> [Set of tasks]:
- a) Answer these from the post on pony showing, not the data:
(i) What weight is the small adult who helps produce the ponies?
(ii) Which disciplines are many big names switching to?
(iii) What issue is TSR currently looking at?
- b) Carry on the post on pony showing, picking up after its last sentence.

> [Document text]:
++++
We show at HOYS level (lead rein, first ridden and M&M small/large breeds) so I am very aware of the need to warm up certain ponies (some to the extent of exhaustion topped off with calmers and ear plugs!) but very luckily we have always managed successfully with none of this, even with the very young ponies. I will always stand by my belief that lead rein and first ridden should stand for exactly that, even at top level. Yes, we do produce the ponies with a very small adult (6 1/2 stone) and a very capable 11 year old, but essentially our ponies are fit for purpose by the time we get to shows. If not, we go back to the school and keep preparing. I am well aware that this isn't the norm but I take pride in the fact my ponies that are shown as kids ponies are kids ponies. We do very well so charisma can certainly we retained with a steady pony.
I think showing has a lot of issues at the moment and competitor numbers are dropping rapidly with a lot of big names switching to eventing and show jumping. TSR are currently looking at these issues with judging (essentially, unfair placings/marking due to pressure to place the "faces"). I have always loved showing, but I admit we haven't bothered with as many qualifiers this year.
++++
> [Data excerpt]:
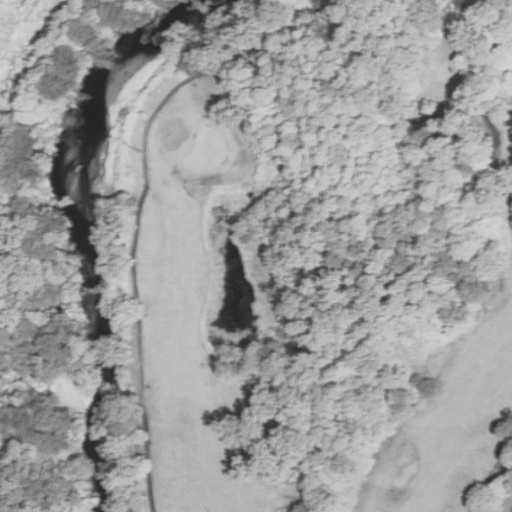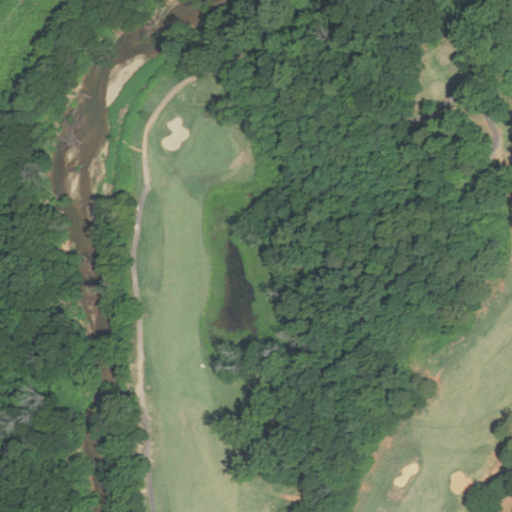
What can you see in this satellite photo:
++++
> [Answers given]:
- a)
(i) 6 1/2 stone.
(ii) Eventing and show jumping.
(iii) Issues with judging, essentially unfair placings or marking due to pressure to place the "faces."

- b)
I'm glad horse welfare is now being put first (or is getting there!).
Spudlet - I do hope that survey works out and produces good evidence for people. I know weight is a very emotive subject and it's hurtful to hear that someone doesn't want you riding their horse but I will put his welfare first.
Sometime you do hear people say things like "well a balanced 14 stone rider is better than a novice, unbalanced 9 stone rider" and I think, is it? Do we know that for sure? Do we have evidence for the effect of rider ability and weight and how those are related? And if you asked the horse, wouldn't they rather have someone light and balanced? (Or possibly no-one at all!)
As for the showing world, it does confuse me that there is a competition to find the best hunter and some of the winners are animals you wouldn't hunt in a blue fit. Sure, they look lovely and have excellent conformation but you wouldn't trust them on the hunting field. Likewise, shouldn't a child's pony be a pony a child can ride? I know some very pretty ponies with lovely conformation and a real presence who will also look after their jockeys. But if it comes to a choice between charisma and whether or not a pony is steady enough for a child, well, I know which I'd rather put a child on board.
Bugbear of mine, overweight riders in horses/ponies..
One of my horses is going off for 5 days in September to take part in a research study into rider weight.
Sounds an interesting survey Holland! Will they be publishing the results?
You are too heavy to ride ollivander that is just too much weight for any horse.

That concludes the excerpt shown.